Remembering Happy Days

“Listen to that whistle,” I said, slackening speed. “Just like a canary.”

“That’s your fan belt,” said Jim, “probably the bearing, burning itself out.”

“I think it’s a generator whistle,” I suggested, “that has got past the whistle stage to the warbling stage.”

“She smells hot, too,” said Jim. “Isn’t it a caution how we are neglecting our cars these days? Even when we know we should be taking care of them, nursing them, petting them, for the first time in 20 years of driving experience, we are letting our cars go to blazes.”

“Well, for one thing,” I pointed out, “we aren’t driving them much, and we lose the sense of time that we used to have in the days when we changed oil every thousand miles and had things looked over every couple of months.”

“Besides,” said Jim, “we aren’t driving enough to notice the deterioration. We are so busy watching the fuel gauge, we can’t notice anything else. Something amiss, that would have been sensed by us instantly in the old days, now goes by unnoticed. Say, doesn’t she smell awfully hot to you?”

“It’s the day, Jim,” I said. “It’s a warm day.”

“Hmmmm,” muttered Jim. “The way she is wheezing and clanking and whistling. I’d say that smell was worth investigating.”

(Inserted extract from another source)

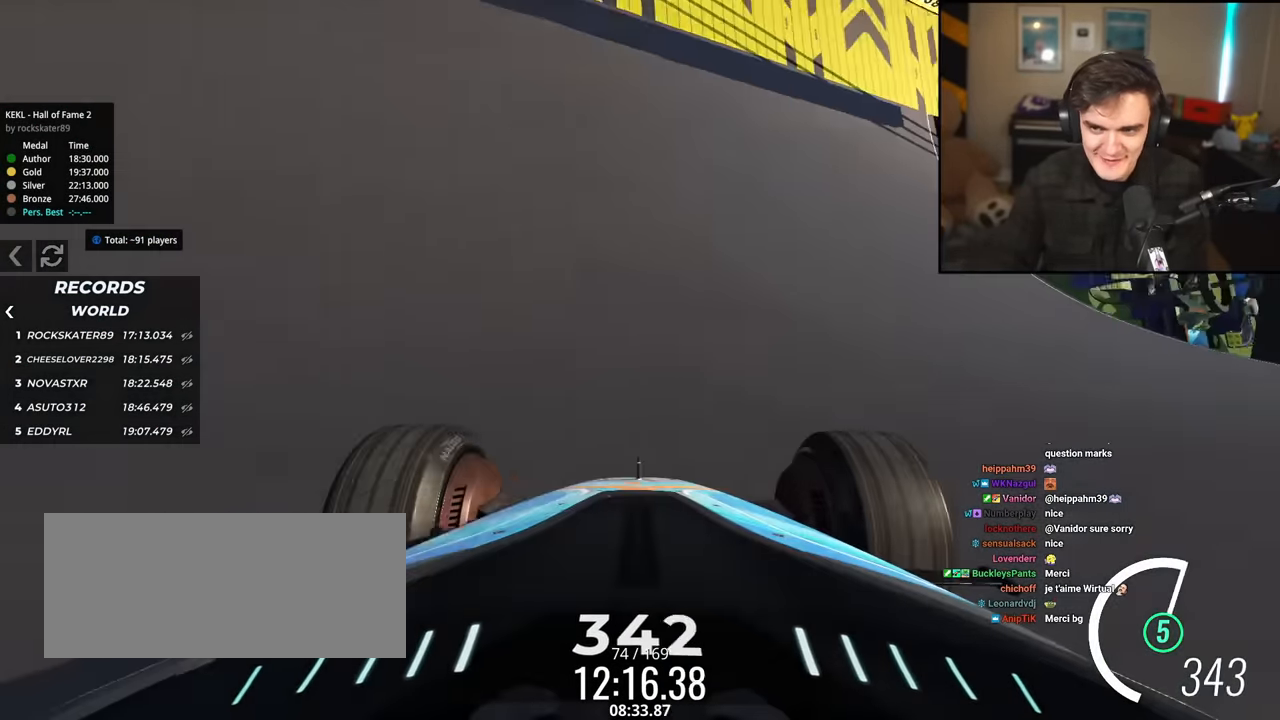
{"keys": ["right", "up"], "events": [[184, "left", "down"], [234, "left", "up"], [284, "right", "down"]]}
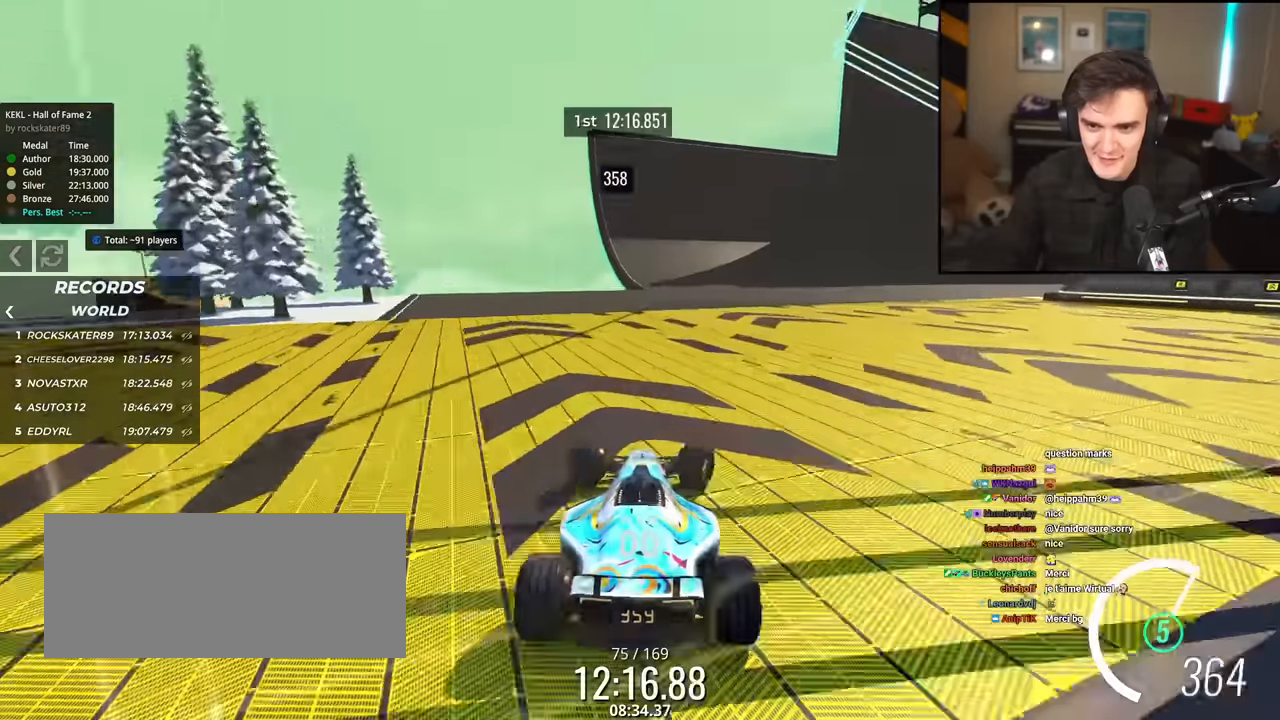
{"keys": ["right", "up"], "events": []}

“Even if we investigated,” I reminded him, “we wouldn’t know what to do if we found anything. And with all the gas stations closed on Sunday, there is nobody around to tinker with it.”

We wheezed along a little way in silence, and as we passed an abandoned service station, all weed-grown, along the highway, Jimmy heaved a big sigh and said:

“Ah, the good old days.”

So, for about 20 miles, we remembered the good old days. The carefree driving, with supplies, attention, service at every bend of the road. The freedom to come and go, and all of us living like gentry. The food, the fun, the happy days before and behind, with no dream, no hint, of the dark storm that was coming to engulf us.

As we approached a main crossroad, we saw, hiking down ahead of us, three khaki figures, each laden with full equipment, bulging haversacks, and one or two small dunnage bags hoisted on their shoulders.

“Tankers,” I said, noting their black berets2.

“In battledress, for Pete’s sake,” remark- ed Jim, “on a day like this!”

“That means they are probably going overseas,” I informed him, “for they can’t wear summer drill in Britain. I bet they’re kids going on their last leave. We’ll pick them up.”

I ran slowly past them and we gave them the grins that mean a lift. They ran when we stopped and heaved their bags and haversacks in on the floor behind.

“Take off your junk,” I commanded, “and, be comfortable. Are you on your last leave?”

They favored me with cool, pleasant stares.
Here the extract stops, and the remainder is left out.